After the algorithm’s finished, we can see what steps it chose to rebalance dist_table in my case:

select * from get_rebalance_table_shards_plan('dist_table'::regclass::oid);

 table_name | shardid | shard_size | sourcename | sourceport | targetname | targetport
------------+---------+------------+------------+------------+------------+------------
 dist_table |  102492 |  417579008 | localhost  |       8002 | localhost  |       8003
 dist_table |  102491 |     491520 | localhost  |       8003 | localhost  |       8002
 dist_table |  102493 |      73728 | localhost  |       8003 | localhost  |       8002
(3 rows)

So, after the shard group movement, the cluster would be balanced as follows:

 shardid | table_name | shard_size | shard_size_in_MiB | nodename  | nodeport
---------+------------+------------+-------------------+-----------+----------
  102490 | dist_table |  253837312 |               242 | citus-db2 |     8003
  102492 | dist_table |  417579008 |               398 | citus-db1 |     8002
  102491 | dist_table |     491520 |                 0 | citus-db1 |     8002
  102493 | dist_table |      73728 |                 0 | citus-db1 |     8002

Shard movement

On a high level, the shard movement looks like so: there are two types of movement — blocking, which blocks the operations with a shard until the movement is complete, and non-blocking (for the most part, since during the metadata update a block still occurs for some time) based on the logical replication.

Both types are based on creation of the new tables before the data is moved.
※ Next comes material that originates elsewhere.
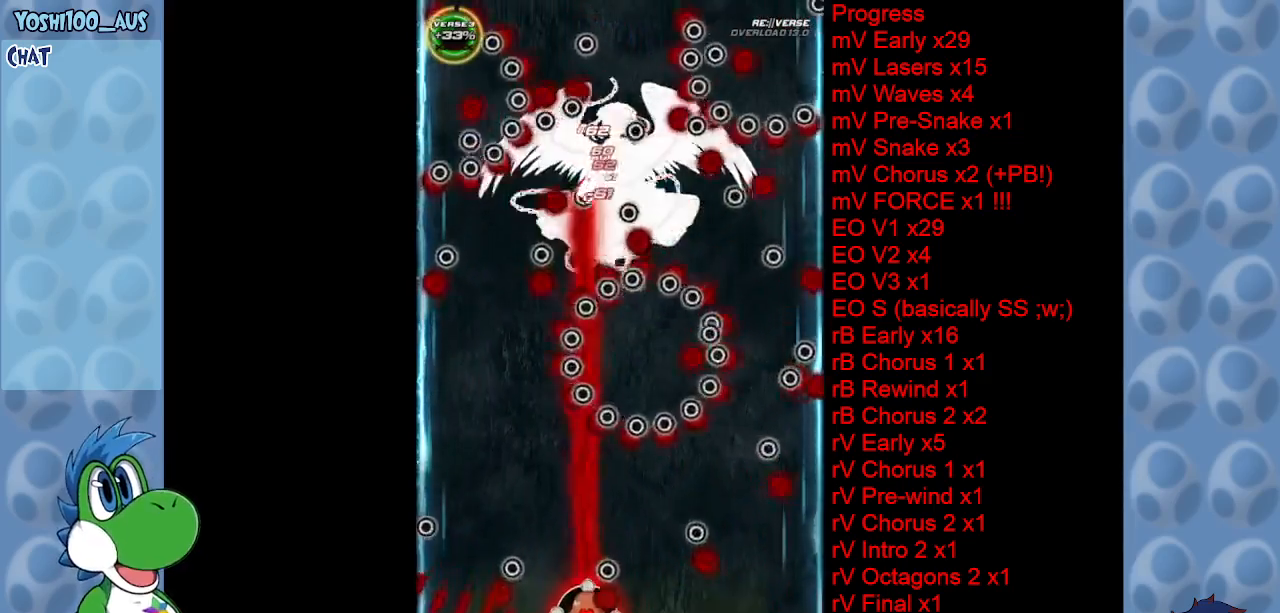
{"keys": [], "events": [[117, "up", "down"], [117, "z", "up"], [250, "left", "up"], [333, "z", "down"], [383, "up", "up"], [433, "z", "up"]]}
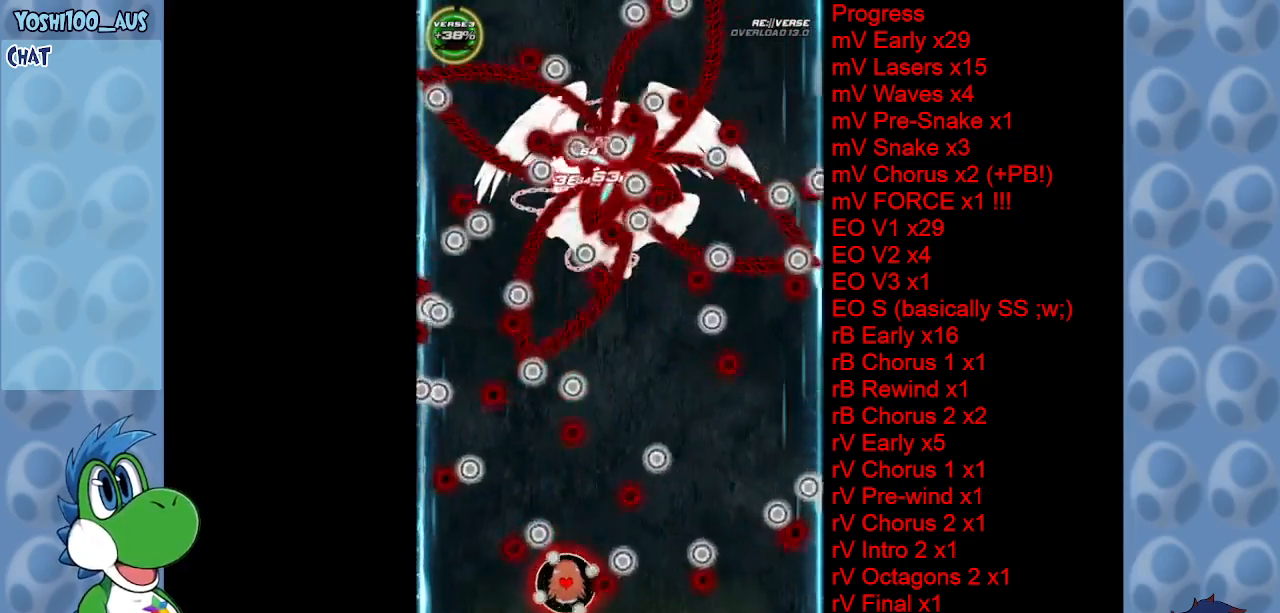
{"keys": [], "events": [[117, "left", "down"], [167, "up", "down"], [217, "z", "down"], [350, "z", "up"], [400, "left", "up"], [400, "up", "up"]]}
After the successful table shard movements, the sources are deleted. If there are any errors, the completed operations remain as is. The non-blocking type has an important detail in that if a distributed table has no primary key (or any unique index), the UPDATE and DELETE operations will fail. Which in a way makes it closer to a blocking type.

Listing the details of the movement can be an article of its own, so I will highlight the main points:

During the initial table creation on the receiver, the indexes and limitations are not created. The creation of these and several other objects occurs after the copying is finished and when the writing of fresh records is done.
The replication slot is created separately. When the subscription is created (CREATE SUBSCRIPTION), the replication slot is not created (create_slot = false). That said, copying is carried out outside of the created subscription with the usage of COPY. Even though it can be done within the subscription (the copy_data parameter), it’s claimed that it is done with performance in mind, since among other methods binary copying can be used (also it seems that the internals of Adaptive Executor is used, which was discussed in the first part).
Initially, the subscription is created in the disabled mode, and turned on only after the copying.
Before and after the creation of indexes, limitations, etc. there’s a wait for the new shard to catch up with the source LSN.
To update the table metadata, we have to wait for the DML operations to finish (to get a global block afterwards).
After we obtain a block, we wait for the writing of the fresh data.
Once it’s done, the metadata is updated (pg_dist_placement).
Also, it’s worth noting that "… final commit happens in a 2PC, with all the characteristics of a 2PC. If the commit phase fails on one of the nodes, writes on the shell table remain blocked on that node until the prepared transaction is recovered, after which they will see the updated placement. The data movement generally happens outside of the 2PC, so the 2PC failing on the target node does not necessarily prevent access to the shard".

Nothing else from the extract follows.